YTD. 9M18 revenue of RM263.2m declined by 4.9% YoY. Mainly, the drop was contributed by (i) downtime from AEIs works at SW, TM and ECM, (ii) lower rental rates and occupancy were achieved at SW and TM and (iii) tenant renovation downtime at Tropicana City Office Tower. However, the decrease was slightly mitigated by better contribution from GP and ECM on the back of higher rental rates as well as the one-off compensation and forfeiture or rental deposit for premature termination of a mini anchor tenant at SW. However, the decrease of core net profit of 15.0% was more drastic, which was mainly due to higher property operating expenses and financial costs.
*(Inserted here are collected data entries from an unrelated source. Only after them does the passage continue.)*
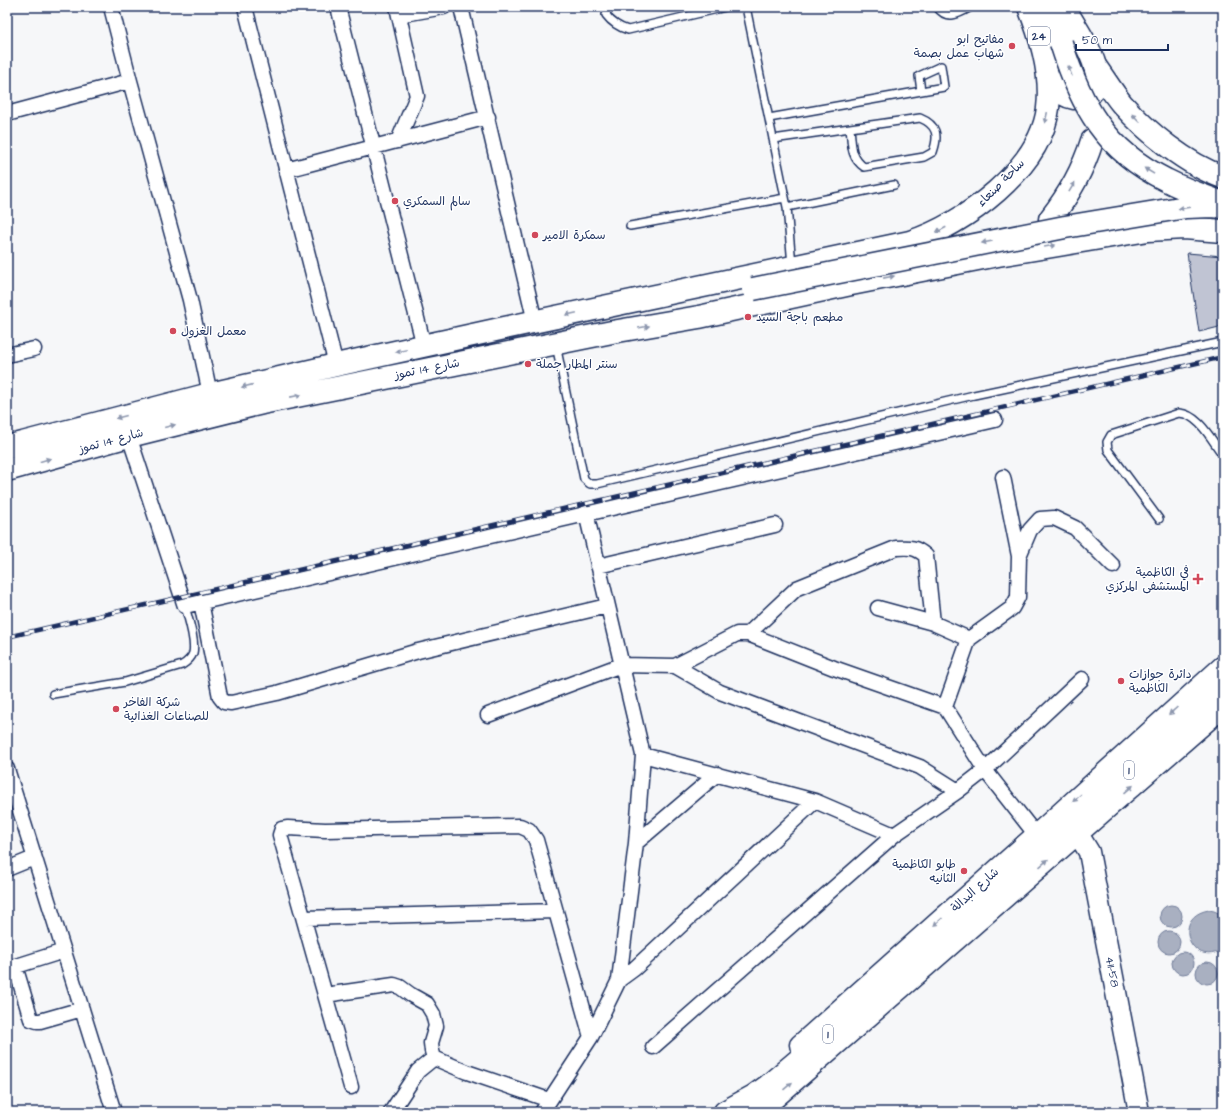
<svg xmlns="http://www.w3.org/2000/svg" width="1230" height="1119" font-family="'Architects Daughter','Playpen Sans Arabic',sans-serif">
<style>
.water{fill:#a9b0c1;stroke:#707c99}
.building{fill:#c0c4d3;stroke:#1b2f5e}
.lines{fill:none;stroke-linecap:round;stroke-linejoin:round}
.lane-casing{stroke:#1b2f5e;stroke-width:10}
.street-casing{stroke:#1b2f5e;stroke-width:17}
.secondary-casing{stroke:#1b2f5e;stroke-width:23}
.primary-casing{stroke:#1b2f5e;stroke-width:25}
.highway-casing{stroke:#1b2f5e;stroke-width:25}
.lane{stroke:#fff;stroke-width:7}
.street{stroke:#fff;stroke-width:14}
.secondary{stroke:#fff;stroke-width:20}
.primary{stroke:#fff;stroke-width:22}
.highway{stroke:#fff;stroke-width:22}
.rail-casing{stroke:#1b2f5e;stroke-width:4.5}
.rail{stroke:#fff;stroke-width:3;stroke-dasharray:9;stroke-linecap:butt}
.primary-bridge-casing{stroke:#1b2f5e;stroke-width:25;stroke-linecap:butt}
.primary-bridge{stroke:#fff;stroke-width:22}
.oneway{fill:#8d97ae}
.poi-dot{fill:#d1495b;stroke:#fff;stroke-width:1.5}
.labels{text-anchor:middle;dominant-baseline:central;stroke-width:3;stroke-linejoin:round;paint-order:stroke}
.shield{fill:#fff;stroke:#5f6d8e;stroke-width:1}
.shield-label{font-size:11px;font-weight:bold;fill:#1b2f5e}
.poi-label{font-size:12px;fill:#1b2f5e;stroke:#fff;text-anchor:start}
.street-label{font-size:12px;fill:#1b2f5e;stroke:#fff}
</style>
<rect width="100%" height="100%" fill="#f6f7f9"/>
<filter id="ink" filterUnits="userSpaceOnUse"><feTurbulence type="fractalNoise" baseFrequency=".025" numOctaves="2"/><feDisplacementMap in="SourceGraphic" scale="8" xChannelSelector="R" yChannelSelector="G"/><feConvolveMatrix kernelMatrix="1 2 1 2 8 2 1 2 1" color-interpolation-filters="sRGB"/></filter>
<g filter="url(#ink)">
<path class="water" d="M1160 916a11 11 0 1 1 22 0a11 11 0 1 1-22 0Z
M1209,910L1214,911L1223,915V949C1191,970 1170,916 1209,910Z
M1158 942a11 11 0 1 1 22 0a11 11 0 1 1-22 0Z
M1172 963a11 11 0 1 1 22 0a11 11 0 1 1-22 0Z
M1196 973a11 11 0 1 1 22 0a11 11 0 1 1-22 0Z"/>
<path class="building" d="M1187,253L1223,256V326L1199,332Z"/>
<g class="lines">
<defs>
<path id="lane" d="M608,7L606,15C612,23 618,27 628,30L726,7
M746,7L787,207L792,265
M937,7C947,21 959,14 971,7
M769,118L944,87L941,66L919,76L921,91
M773,139L920,118C937,125 939,135 933,152L924,157L864,167C850,157 852,144 850,128
M787,207L894,185
M630,226L785,198
M556,345L584,479L590,484H597L974,395L1223,342
M1159,519L1108,450L1107,442L1111,435L1179,413C1199,414 1212,441 1223,455
M53,694L125,682L182,665C187,662 191,659 193,653C196,641 188,618 185,606"/>
<path id="street" d="M111,7L130,81L190,300L210,394
M245,7L336,365
M338,7L424,346
M397,7L417,96L398,141
M461,7L535,322
M399,15L444,7
M7,114L130,81
M286,170L488,117
M7,355L34,349
M129,436L185,606L995,420
M1003,477L1019,556
M598,566L775,525
M201,602L220,697L224,702L231,703L277,693L418,651L607,606
M878,608L933,623L969,639
M748,634L797,588L896,548C910,547 916,547 926,556L933,623
M675,666L737,634H748L834,668L945,707L985,770L1036,835
M945,707L969,639L1012,608L1018,597L1019,556L1030,530L1040,519L1054,518L1075,528L1113,566
M488,715L621,665L675,666L720,692L920,767L958,791
M643,755L815,801L894,835
M7,769L114,1112
M636,843L717,774
M7,869L34,858
M304,918L556,911
M15,966L31,1019L37,1021H40L82,1009
M7,969L64,951
M619,980L634,969L815,801
M325,995L394,985L400,987L411,995L427,1004L433,1014L436,1026L431,1043L432,1051L434,1058L467,1072L549,1100
M653,1047L894,835L958,791L985,770L1082,679
M351,1087L280,835L282,829L288,828L325,830L520,826L529,830L536,840L591,1037
M391,1112L418,1071L434,1058
M542,1112L591,1037L619,980L636,843L643,755L586,513"/>
<path id="secondary" d="M1078,834L1089,852L1139,1112
M800,1045L1036,835L1223,666
M759,1112L1223,707"/>
<path id="primary" d="M1046,7L1061,43
M1064,7C1077,31 1097,55 1098,84L1090,94
M1048,72C1054,85 1059,95 1074,98
M1050,219C1069,195 1083,170 1092,141
M7,447L210,394L336,365L500,329L910,242C964,225 1041,168 1048,108C1052,76 1041,37 1029,7
M7,470L129,436L262,403L612,332L699,317L851,284L998,255L1148,230L1184,228L1223,231"/>
<path id="highway" d="M1095,66C1104,78 1112,92 1122,104C1147,132 1187,165 1223,177
M725,1112L754,1096L768,1086L881,990L1223,687"/>
</defs>
<use href="#lane" class="lane-casing"/>
<use href="#street" class="street-casing"/>
<use href="#secondary" class="secondary-casing"/>
<use href="#primary" class="primary-casing"/>
<use href="#highway" class="highway-casing"/>
<use href="#lane" class="lane"/>
<use href="#street" class="street"/>
<use href="#secondary" class="secondary"/>
<use href="#primary" class="primary"/>
<use href="#highway" class="highway"/>
<defs>
<path id="rail" d="M7,637L1223,357"/>
</defs>
<use href="#rail" class="rail-casing"/>
<use href="#rail" class="rail"/>
<defs>
<path id="primary-bridge" d="M1061,43C1081,106 1105,150 1166,180C1183,189 1202,195 1220,202
M753,289L1065,227L1186,207L1212,206L1223,207"/>
</defs>
<use href="#primary-bridge" class="primary-bridge-casing"/>
<use href="#primary-bridge" class="primary-bridge"/>
</g>
<defs><path id="oneway-solid" d="M-6-.8H1V-3.2L6.5 0L1 3.2V.8H-6Z"/></defs>
<g class="oneway">
<use href="#oneway-solid" transform="translate(1070 71) rotate(-110)"/>
<use href="#oneway-solid" transform="translate(1046 118) rotate(103)"/>
<use href="#oneway-solid" transform="translate(1136 118) rotate(-135)"/>
<use href="#oneway-solid" transform="translate(1149 171) rotate(-148)"/>
<use href="#oneway-solid" transform="translate(1072 187) rotate(-59)"/>
<use href="#oneway-solid" transform="translate(1184 208) rotate(173)"/>
<use href="#oneway-solid" transform="translate(941 230) rotate(153)"/>
<use href="#oneway-solid" transform="translate(987 242) rotate(170)"/>
<use href="#oneway-solid" transform="translate(1050 246) rotate(-10)"/>
<use href="#oneway-solid" transform="translate(889 277) rotate(-11)"/>
<use href="#oneway-solid" transform="translate(571 314) rotate(168)"/>
<use href="#oneway-solid" transform="translate(644 327) rotate(-10)"/>
<use href="#oneway-solid" transform="translate(401 351) rotate(168)"/>
<use href="#oneway-solid" transform="translate(247 386) rotate(167)"/>
<use href="#oneway-solid" transform="translate(296 396) rotate(-11)"/>
<use href="#oneway-solid" transform="translate(121 417) rotate(165)"/>
<use href="#oneway-solid" transform="translate(170 426) rotate(-14)"/>
<use href="#oneway-solid" transform="translate(45 460) rotate(-16)"/>
<use href="#oneway-solid" transform="translate(1173 711) rotate(138)"/>
<use href="#oneway-solid" transform="translate(1129 789) rotate(-41)"/>
<use href="#oneway-solid" transform="translate(1077 798) rotate(138)"/>
<use href="#oneway-solid" transform="translate(1044 863) rotate(-41)"/>
<use href="#oneway-solid" transform="translate(938 922) rotate(138)"/>
<use href="#oneway-solid" transform="translate(788 1086) rotate(-41)"/>
</g>
</g>
<g class="poi-dot">
<circle cx="1012" cy="46" r="4"/>
<circle cx="395" cy="201" r="4"/>
<circle cx="535" cy="235" r="4"/>
<circle cx="748" cy="317" r="4"/>
<circle cx="173" cy="331" r="4"/>
<circle cx="528" cy="364" r="4"/>
<path d="M1196 573h4v4h4v4h-4v4h-4v-4h-4v-4h4z"/>
<circle cx="1121" cy="681" r="4"/>
<circle cx="116" cy="709" r="4"/>
<circle cx="964" cy="871" r="4"/>
</g>
<g class="labels">
<g class="shield">
<rect x="1028" y="27" width="22" height="18" rx="3"/>
<rect x="1124" y="761" width="10" height="18" rx="3"/>
<rect x="823" y="1025" width="10" height="18" rx="3"/>
</g>
<g class="shield-label">
<text x="1039" y="36">24</text>
<text x="1129" y="770">1</text>
<text x="828" y="1034">1</text>
</g>
<g class="poi-label">
<text x="1004" y="39" text-anchor="end">مفاتيح ابو<tspan x="1004" dy="14">شهاب عمل بصمة</tspan></text>
<text x="403" y="201">سالم السمكري</text>
<text x="543" y="235">سمكرة الامير</text>
<text x="756" y="317">مطعم باجة السيد</text>
<text x="181" y="331">معمل الغزول</text>
<text x="536" y="364">سنتر المطار جملة</text>
<text x="1189" y="572" text-anchor="end">في الكاظمية<tspan x="1189" dy="14">المستشفى المركزي</tspan></text>
<text x="1129" y="674">دائرة جوازات<tspan x="1129" dy="14">الكاظمية</tspan></text>
<text x="124" y="702">شركة الفاخر<tspan x="124" dy="14">للصناعات الغذائية</tspan></text>
<text x="956" y="864" text-anchor="end">طابو الكاظمية<tspan x="956" dy="14">الثانيه</tspan></text>
</g>
<g class="street-label">
<text transform="translate(1001 183) rotate(-45)">ساحة صنعاء</text>
<text transform="translate(427 369) rotate(-11)">شارع 14 تموز</text>
<text transform="translate(111 441) rotate(-15)">شارع 14 تموز</text>
<text transform="translate(975 890) rotate(-42)">شارع البدالة</text>
<text transform="translate(1112 972) rotate(79)">411-58</text>
</g>
</g>
<rect width="1230" height="1119" fill="none" stroke="#fff" stroke-width="24"/>
<rect x="12" y="12" width="1206" height="1095" fill="none" stroke="#1b2f5e" stroke-width="1.5" filter="url(#ink)"/>
<path d="M1076 44v6h92v-6" fill="none" stroke="#1b2f5e" stroke-width="2"/>
<text x="1082" y="44" font-size="12" fill="#1b2f5e" stroke="#ffffff" stroke-width="3" paint-order="stroke">50 m</text>
</svg>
The increased in property operating expenses was mainly due to (i) one-off additional property assessment fees for prior years and increase in current year’s assessment fees at GP, (ii) higher marketing expenses was incurred for renaming exercise at 3D (formerly known as Tropicana City Mall) and (iii) higher reimbursable staff costs. Meanwhile, the increase in finance costs was due to higher interest expenses post OPR hike in January.
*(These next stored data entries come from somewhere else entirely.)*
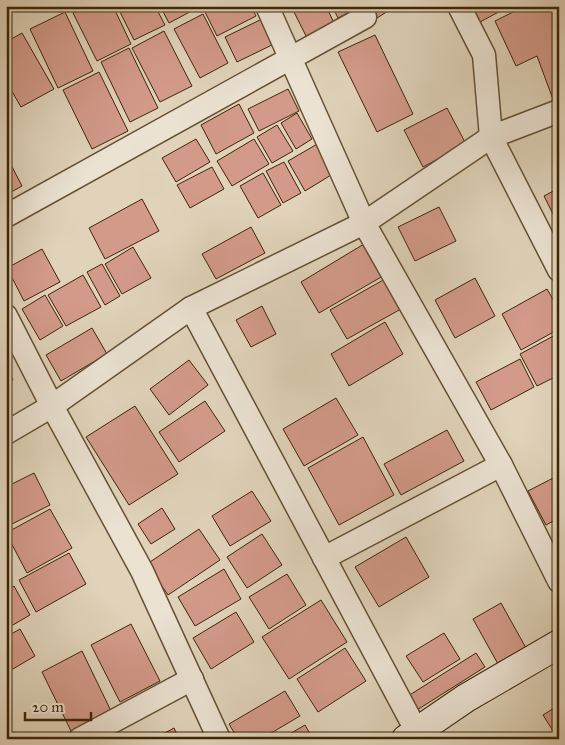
<svg xmlns="http://www.w3.org/2000/svg" width="565" height="745" viewBox="0 0 565 745" font-family="'IM FELL Great Primer',serif">
<rect width="100%" height="100%" fill="#e0d3ba"/>
<filter id="stains"><feTurbulence type="fractalNoise" baseFrequency=".004" numOctaves="4"/><feColorMatrix values="0 0 0 0 .2 0 0 0 0 .09 0 0 0 0 .02 0 0 0 .5 -.17"/></filter>
<radialGradient id="worn" r=".72"><stop offset=".6" stop-color="#630" stop-opacity="0"/><stop offset="1" stop-color="#630" stop-opacity=".3"/></radialGradient>
<!-- building -->
<g fill="#d39a8a" stroke="#3f2607">
<path d="M88 6H113L131 44 97 61 73 13Z"/>
<path d="M117 6H155L165 25 134 40Z"/>
<path d="M160 6H201L169 23Z"/>
<path d="M207 6H251L256 16 217 36 203 8Z"/>
<path d="M295 6H326L334 23 306 36 292 8Z"/>
<path d="M332 6H361L338 18Z"/>
<path d="M370 6H396L377 18Z"/>
<path d="M472 6H505L506 8 480 22Z"/>
<path d="M525 6H559V100L554 102 537 56 516 66 495 21Z"/>
<path d="M65 12 93 71 58 88 30 29Z"/>
<path d="M203 14 228 63 200 78 174 29Z"/>
<path d="M262 19 274 44 237 62 225 37Z"/>
<path d="M164 31 192 86 160 102 132 48Z"/>
<path d="M22 33 54 89 21 107 6 81V42Z"/>
<path d="M375 35 413 114 377 132 338 52Z"/>
<path d="M129 48 158 108 130 122 101 62Z"/>
<path d="M99 72 128 131 92 149 63 90Z"/>
<path d="M288 89 299 111 259 131 248 109Z"/>
<path d="M239 104 254 133 216 154 201 125Z"/>
<path d="M447 108 466 144 423 167 404 130Z"/>
<path d="M297 113 312 139 296 149 281 123Z"/>
<path d="M277 125 293 151 272 163 257 137Z"/>
<path d="M196 139 210 162 176 182 162 158Z"/>
<path d="M254 139 269 164 232 186 217 161Z"/>
<path d="M319 143 336 172 305 191 288 161Z"/>
<path d="M8 159 22 186 6 195V160Z"/>
<path d="M284 162 301 193 283 203 266 171Z"/>
<path d="M212 167 224 189 190 208 177 185Z"/>
<path d="M263 173 281 205 258 218 240 186Z"/>
<path d="M559 188V226L544 196Z"/>
<path d="M142 199 159 231 105 259 89 228Z"/>
<path d="M439 207 456 241 415 261 398 227Z"/>
<path d="M251 227 265 253 216 279 202 254Z"/>
<path d="M364 244 383 276 319 313 301 282Z"/>
<path d="M133 247 151 278 122 294 105 264Z"/>
<path d="M42 249 60 282 24 301 7 268Z"/>
<path d="M102 264 120 296 105 305 87 272Z"/>
<path d="M83 275 101 307 66 326 48 295Z"/>
<path d="M475 278 495 316 455 338 435 300Z"/>
<path d="M385 279 401 309 347 339 330 310Z"/>
<path d="M547 289 559 310V329L521 350 502 314Z"/>
<path d="M45 295 63 326 40 340 22 309Z"/>
<path d="M262 306 276 334 251 347 236 320Z"/>
<path d="M385 322 403 354 349 386 331 354Z"/>
<path d="M92 328 107 354 61 381 46 355Z"/>
<path d="M559 333V375L537 386 520 354Z"/>
<path d="M520 359 534 387 491 410 476 382Z"/>
<path d="M189 360 208 385 169 415 150 389Z"/>
<path d="M6 367 13 380 6 384Z"/>
<path d="M336 398 358 435 304 466 283 429Z"/>
<path d="M205 401 225 431 179 462 159 432Z"/>
<path d="M135 406 178 474 129 505 86 437Z"/>
<path d="M447 430 464 461 401 495 384 464Z"/>
<path d="M363 437 394 495 339 525 308 468Z"/>
<path d="M34 473 50 505 6 527V487Z"/>
<path d="M559 475V518L546 525 528 491Z"/>
<path d="M252 491 271 521 230 546 212 516Z"/>
<path d="M162 508 175 529 151 544 138 524Z"/>
<path d="M50 509 72 548 27 573 6 533Z"/>
<path d="M199 529 220 560 168 595 147 564Z"/>
<path d="M262 534 282 565 247 588 227 557Z"/>
<path d="M406 537 429 577 379 607 355 567Z"/>
<path d="M69 553 86 584 36 612 19 580Z"/>
<path d="M224 569 241 599 195 626 178 597Z"/>
<path d="M287 574 306 605 269 629 249 597Z"/>
<path d="M14 586 30 615 6 629V591Z"/>
<path d="M321 600 347 642 289 679 262 637Z"/>
<path d="M501 603 526 648 498 664 473 619Z"/>
<path d="M236 612 254 642 211 669 193 638Z"/>
<path d="M131 624 160 681 120 702 91 645Z"/>
<path d="M20 629 35 656 6 673V637Z"/>
<path d="M444 633 460 659 423 682 406 656Z"/>
<path d="M345 648 366 681 318 712 297 679Z"/>
<path d="M82 651 111 711 71 731 42 672Z"/>
<path d="M476 653 485 667 417 710 408 696Z"/>
<path d="M285 691 300 716 261 739H238L229 724Z"/>
<path d="M559 705V739H558L543 715Z"/>
<path d="M305 725 313 739H281Z"/>
<path d="M174 728 179 739H154Z"/>
</g>
<g fill="none" stroke-linecap="round" stroke-linejoin="round">
<defs>
<g id="street">
<path d="M267 6 364 223 501 465 559 581"/>
<path d="M459 6 484 55 491 137 559 270"/>
<path d="M6 216 365 17"/>
<path d="M191 308 417 732"/>
<path d="M6 316 52 406 142 571 219 739"/>
<path d="M6 433 52 406 191 308 364 223 491 137 559 111"/>
<path d="M324 558 501 465"/>
<path d="M80 739 192 679"/>
</g>
<path id="secondary" d="M406 739 466 698 559 644"/>
</defs>
<!-- street casing -->
<use href="#street" stroke="#675134" stroke-width="25"/>
<!-- secondary casing -->
<use href="#secondary" stroke="#3f2607" stroke-width="30"/>
<!-- street -->
<use href="#street" stroke="#ebe2d2" stroke-width="22"/>
<!-- secondary -->
<use href="#secondary" stroke="#ebe2d2" stroke-width="28"/>
</g>
<!-- margin -->
<rect width="565" height="745" fill="none" stroke="#e0d3ba" stroke-width="25"/>
<rect x="8" y="8" width="550" height="730" fill="none" stroke="#3f2607" stroke-width="2.5"/>
<rect x="12" y="12" width="540" height="720" fill="none" stroke="#3f2607"/>
<!-- scale -->
<path d="M25 712v8h66v-8" fill="none" stroke="#3f2607" stroke-width="2.5"/>
<text x="32" y="712" font-size="15" fill="#3f2607" stroke="#ebe2d2" stroke-width="4" paint-order="stroke">20 m</text>
<rect width="100%" height="100%" filter="url(#stains)"/>
<rect width="100%" height="100%" fill="url(#worn)"/>
</svg>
Occupancy and gearing. Both occupancy rate and gearing remains unchanged at 92% and 33% respectively.

Forecast. We cut our FY18-20 earnings forecasts by 10.6%, 11.1% and 11.4% respectively after incorporating lower occupancy rate and higher operating expenses.

Maintain HOLD, TP: RM1.20. We maintain our HOLD recommendation with lower TP of RM1.20 from RM1.34 based on targeted yield of 6.0% which is derived from 2 years historical average yield spread of CMMT and 10 year MGS. Despite the upside, we remain HOLD due to no immediate catalyst. There is a potential downside risk in DPU following the exit of an anchor tenant in SW and we expect low occupancy from long downtime due to AEIs works and negative rental reversion.